So I’m on day 18 without booze – and tonight’s my 19th night. For months/years I’ve tried to control my drinking and have beaten myself up for not being able to.
18 days ago I was hungover, guilty, sad and then… something felt like it clicked and I just said ‘this has to stop’. I don’t know why but since that morning it hasn’t been an effort or a struggle – it’s been a relief. Like when you’ve worn really, really tight pants all day and you get home, unbutton them and sigh with relief.
It’s been really easy so far (even with the physical detox headaches, fatigue and sleep problems in the first week) that I’ve started worrying about why it’s so easy.
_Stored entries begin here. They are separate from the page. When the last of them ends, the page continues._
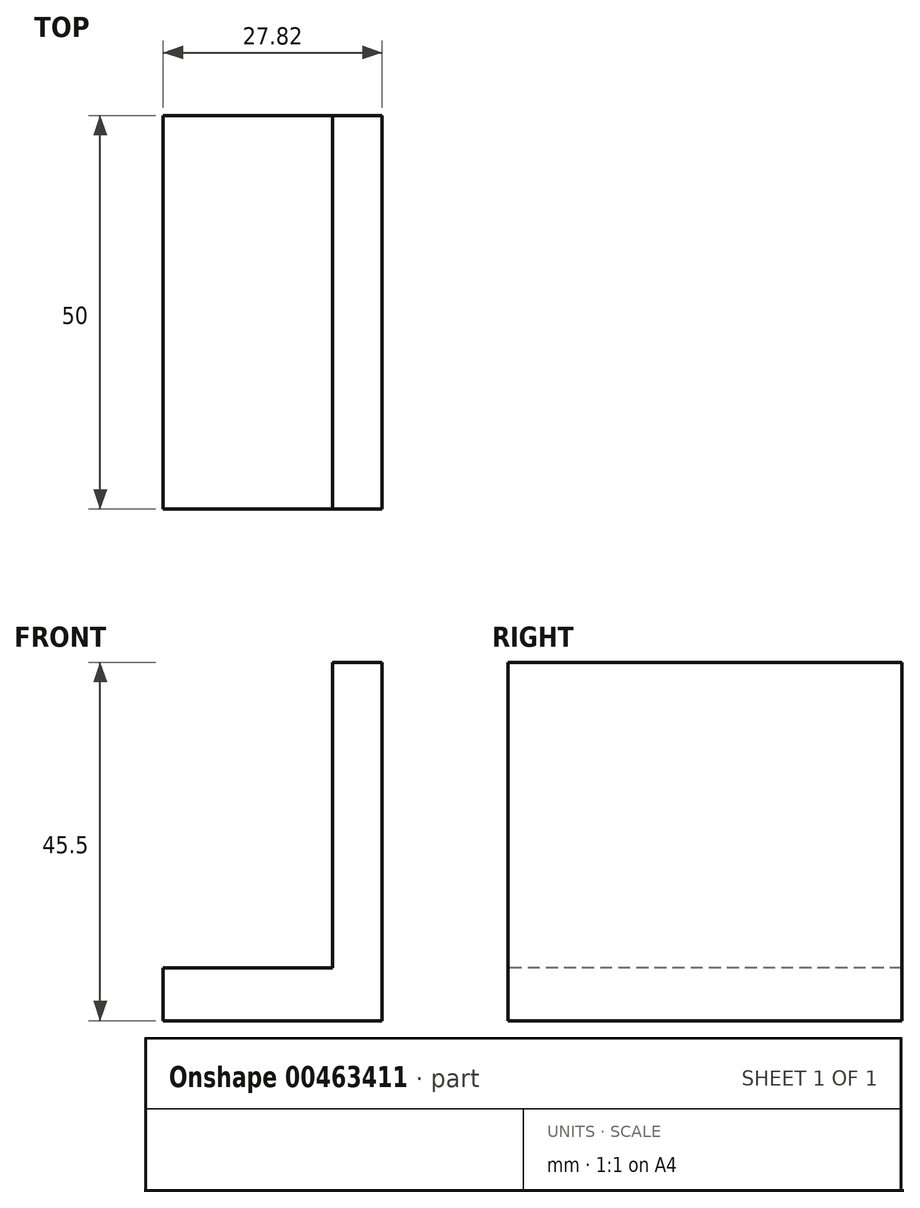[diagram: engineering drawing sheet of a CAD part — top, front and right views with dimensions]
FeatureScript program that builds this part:
annotation { "Feature Type Name" : "Feature", "Feature Type Description" : "" }
export const myFeature = defineFeature(function(context is Context, id is Id, definition is map)
    precondition{}
    {
        {
            var Q0;
            Q0=qCreatedBy(makeId("Front.planeOp"),FACE);
            var sketch = newSketch(context, id + "F0", { "sketchPlane" : qUnion([Q0])});
            skLineSegment(sketch, "E0", {"start": v(-58.74, 0) * mm, "end": v(-58.74, 38.8) * mm});
            skLineSegment(sketch, "E1", {"start": v(-58.74, 38.8) * mm, "end": v(-52.46, 38.8) * mm});
            skLineSegment(sketch, "E2", {"start": v(-52.46, 38.8) * mm, "end": v(-52.46, 0) * mm});
            skLineSegment(sketch, "E3", {"start": v(-52.46, 0) * mm, "end": v(-52.46, -6.7) * mm});
            skLineSegment(sketch, "E4", {"start": v(-52.46, -6.7) * mm, "end": v(-80.28, -6.7) * mm});
            skLineSegment(sketch, "E5", {"start": v(-80.28, -6.7) * mm, "end": v(-80.28, 0) * mm});
            skLineSegment(sketch, "E6", {"start": v(-80.28, 0) * mm, "end": v(-58.74, 0) * mm});
            skSolve(sketch);
        }
        {
            var Q0;
            Q0=qSketchRegion(id+"F0",true);
            extrude(context, id + "F1", {"entities" : qUnion([Q0]), "oppositeDirection" : true, "depth" : 50 * mm, "offsetDistance" : 25 * mm});
        }
    });
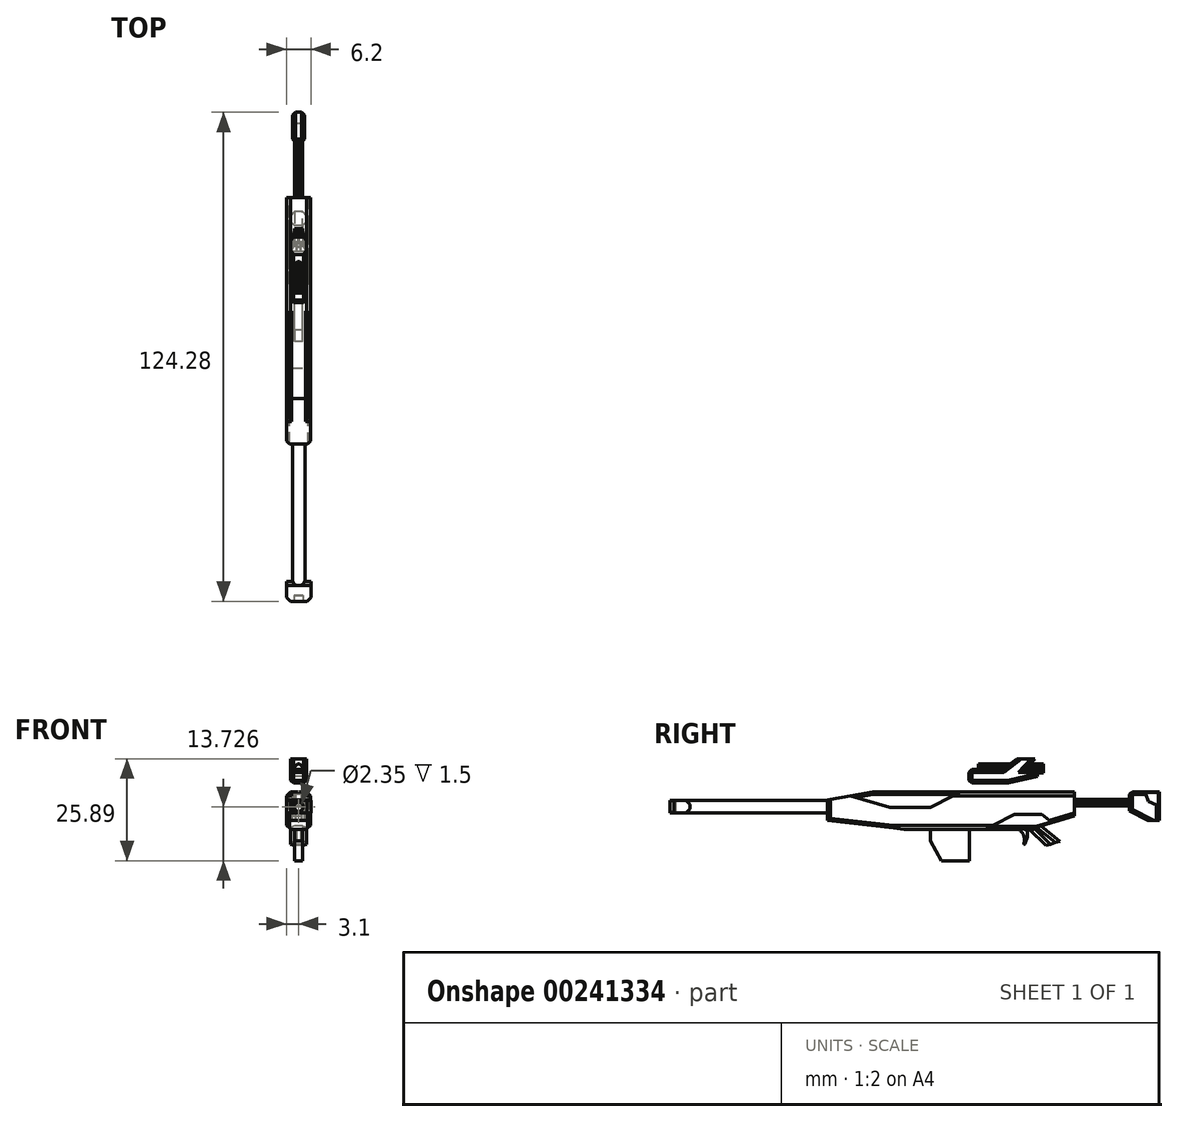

You know that feeling when everything is going so well that you start wondering if it’s going to turn to shit? Anyway – when I start getting that nagging feeling I’m just gently pushing it aside and focusing on the things I want in the future.
Some of the early benefits of quitting have included: saving heaps of cash; buying a few new clothes with some of the spare cash; and also dropping a couple of kilograms. It’s easy to stick to my exercise goals now that I’m not lethargic and hung-over… and a longer term goal is to take some alcohol savings and buy a swish new bike. I’d love a new lightweight roadbike. We live in a hilly area and when I ride to work on my heavy, clunky old bike I could probably walk up some hills faster than I ride (especially with a saddle bag full of work things).
So I’m not going to look a gift horse in the mouth – the current moment is great. I’m just going to enjoy it. I’ve got no doubt that there will be challenges ahead – maybe New Years Eve celebrations, maybe next time I get bad cancer results and feel miserable? Who knows? I have a strong suspicion that the challenge might be in a few months away when I feel on top of the problem & have some distance from the yucky feelings it caused.
Until then… So long, goodbye, gonna get along without you now.